Exercise directions
Count the lines in the rows below that contain the string "Wise", matching case exactly, and give only the number.

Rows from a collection
##############################
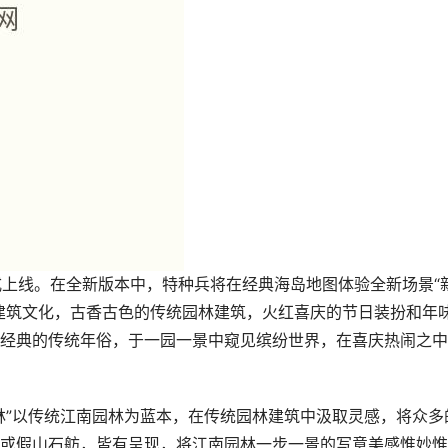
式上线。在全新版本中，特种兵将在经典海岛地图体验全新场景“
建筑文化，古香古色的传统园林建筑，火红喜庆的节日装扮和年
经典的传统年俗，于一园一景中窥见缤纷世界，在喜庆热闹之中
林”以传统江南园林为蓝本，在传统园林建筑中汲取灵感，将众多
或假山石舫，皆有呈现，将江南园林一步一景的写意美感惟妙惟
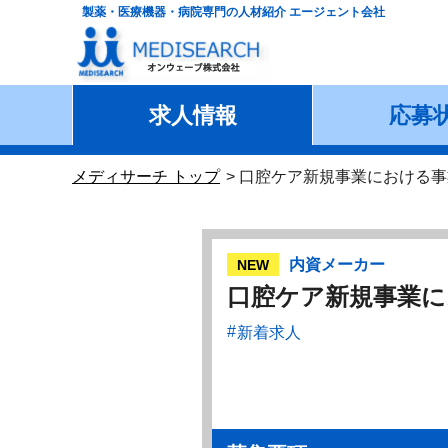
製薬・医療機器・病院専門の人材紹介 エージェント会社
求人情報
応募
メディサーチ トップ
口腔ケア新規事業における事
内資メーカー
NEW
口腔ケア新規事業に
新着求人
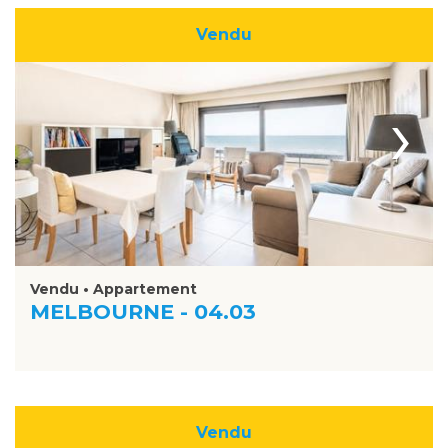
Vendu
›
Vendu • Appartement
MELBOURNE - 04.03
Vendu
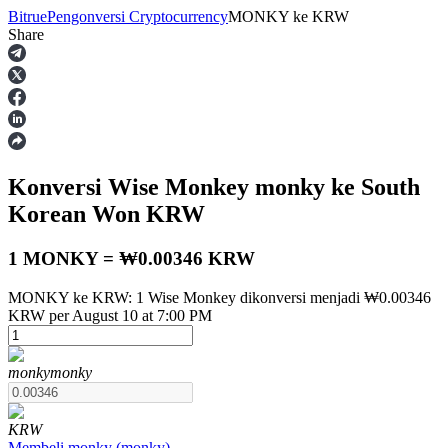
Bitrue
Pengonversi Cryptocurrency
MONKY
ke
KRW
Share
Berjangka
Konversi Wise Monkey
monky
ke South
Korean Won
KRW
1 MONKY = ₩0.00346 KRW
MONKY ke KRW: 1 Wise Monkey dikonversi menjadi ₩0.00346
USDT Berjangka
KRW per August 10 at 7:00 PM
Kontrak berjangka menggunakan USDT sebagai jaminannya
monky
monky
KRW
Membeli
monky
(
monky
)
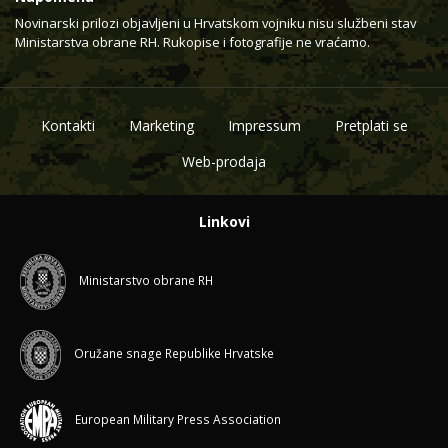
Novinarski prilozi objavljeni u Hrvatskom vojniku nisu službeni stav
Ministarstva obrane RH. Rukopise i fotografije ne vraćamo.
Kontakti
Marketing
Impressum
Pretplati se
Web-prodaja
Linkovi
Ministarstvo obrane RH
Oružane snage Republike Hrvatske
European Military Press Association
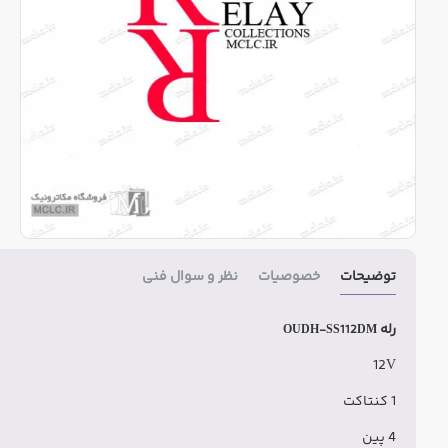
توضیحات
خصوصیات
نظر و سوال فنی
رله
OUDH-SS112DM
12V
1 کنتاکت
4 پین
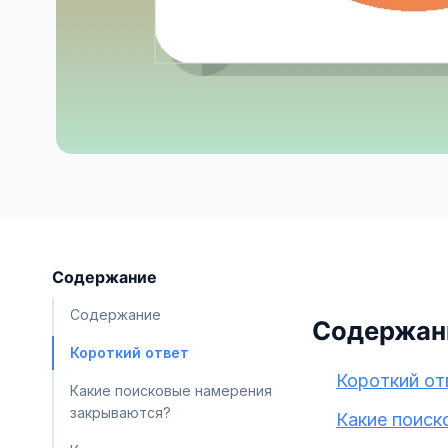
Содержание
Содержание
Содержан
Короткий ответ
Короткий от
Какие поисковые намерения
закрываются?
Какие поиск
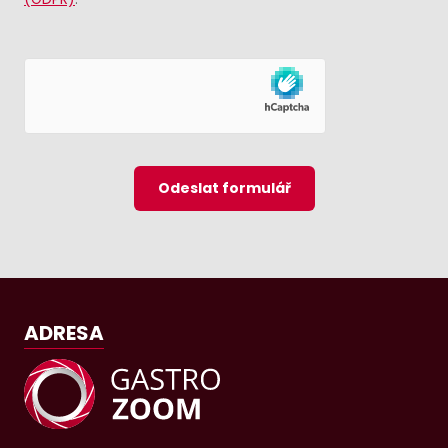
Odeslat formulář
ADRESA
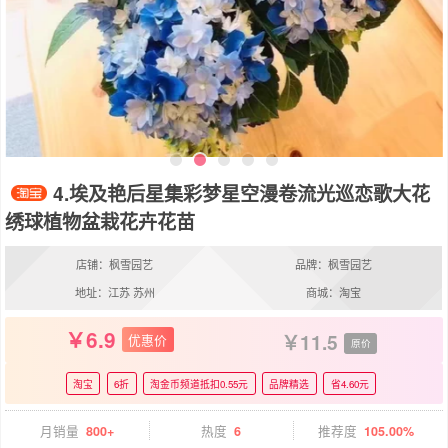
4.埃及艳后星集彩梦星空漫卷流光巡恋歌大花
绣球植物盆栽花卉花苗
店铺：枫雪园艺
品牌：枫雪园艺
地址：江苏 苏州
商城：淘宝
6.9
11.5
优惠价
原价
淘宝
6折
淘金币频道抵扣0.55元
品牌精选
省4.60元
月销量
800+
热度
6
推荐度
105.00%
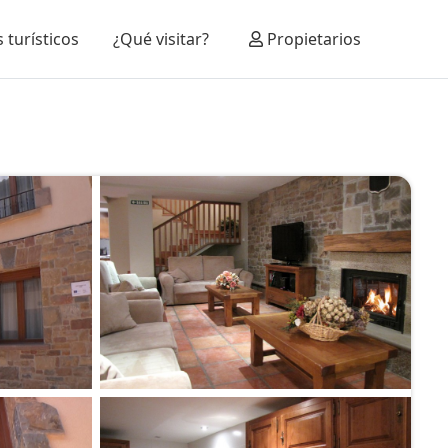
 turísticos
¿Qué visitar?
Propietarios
##############################
Output of the exercise
2